**Records supplied:**
▶

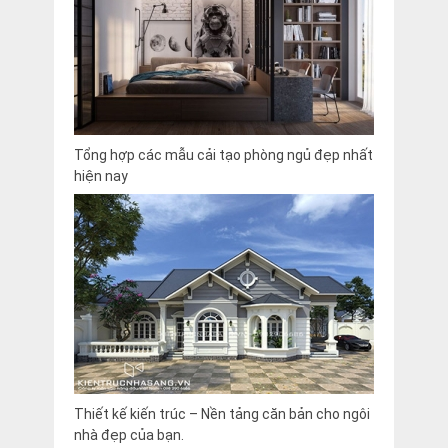
Tổng hợp các mẫu cải tạo phòng ngủ đẹp nhất
hiện nay
Thiết kế kiến trúc – Nền tảng căn bản cho ngôi
nhà đẹp của bạn.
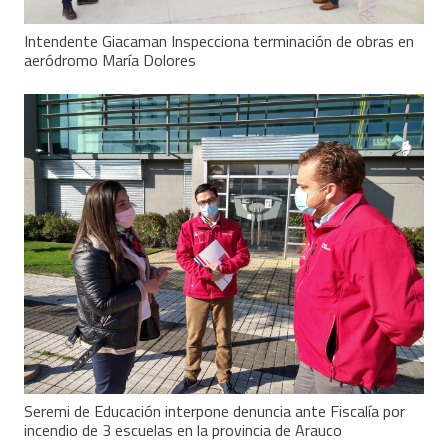
Intendente Giacaman Inspecciona terminación de obras en
aeródromo María Dolores
Seremi de Educación interpone denuncia ante Fiscalía por
incendio de 3 escuelas en la provincia de Arauco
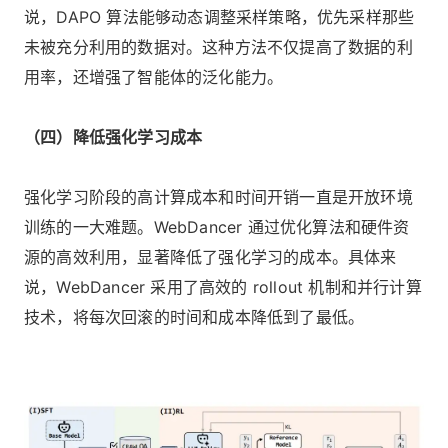
说，DAPO 算法能够动态调整采样策略，优先采样那些
未被充分利用的数据对。这种方法不仅提高了数据的利
用率，还增强了智能体的泛化能力。
（四）降低强化学习成本
强化学习阶段的高计算成本和时间开销一直是开放环境
训练的一大难题。WebDancer 通过优化算法和硬件资
源的高效利用，显著降低了强化学习的成本。具体来
说，WebDancer 采用了高效的 rollout 机制和并行计算
技术，将每次回滚的时间和成本降低到了最低。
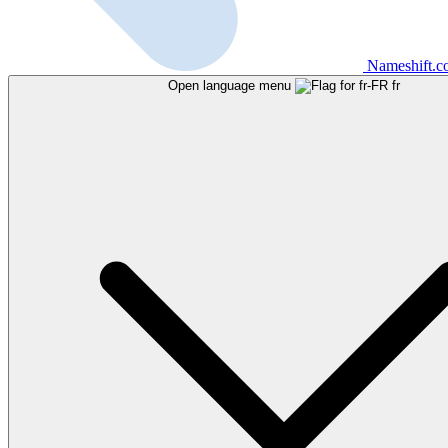
Nameshift.
Open language menu
fr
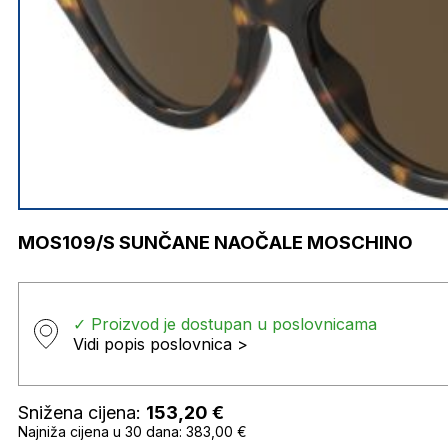
MOS109/S SUNČANE NAOČALE MOSCHINO
✓ Proizvod je dostupan u poslovnicama
Vidi popis poslovnica >
Snižena cijena:
153,20
€
Najniža cijena u 30 dana: 383,00 €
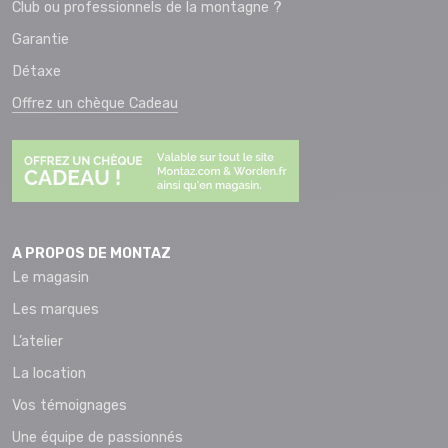
Club ou professionnels de la montagne ?
Garantie
Détaxe
Offrez un chèque Cadeau
A PROPOS DE MONTAZ
Le magasin
Les marques
L’atelier
La location
Vos témoignages
Une équipe de passionnés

◀

Sift through the material above and copy the lines that contain the word "WebDancer".

**Your response:**
训练的一大难题。WebDancer 通过优化算法和硬件资
说，WebDancer 采用了高效的 rollout 机制和并行计算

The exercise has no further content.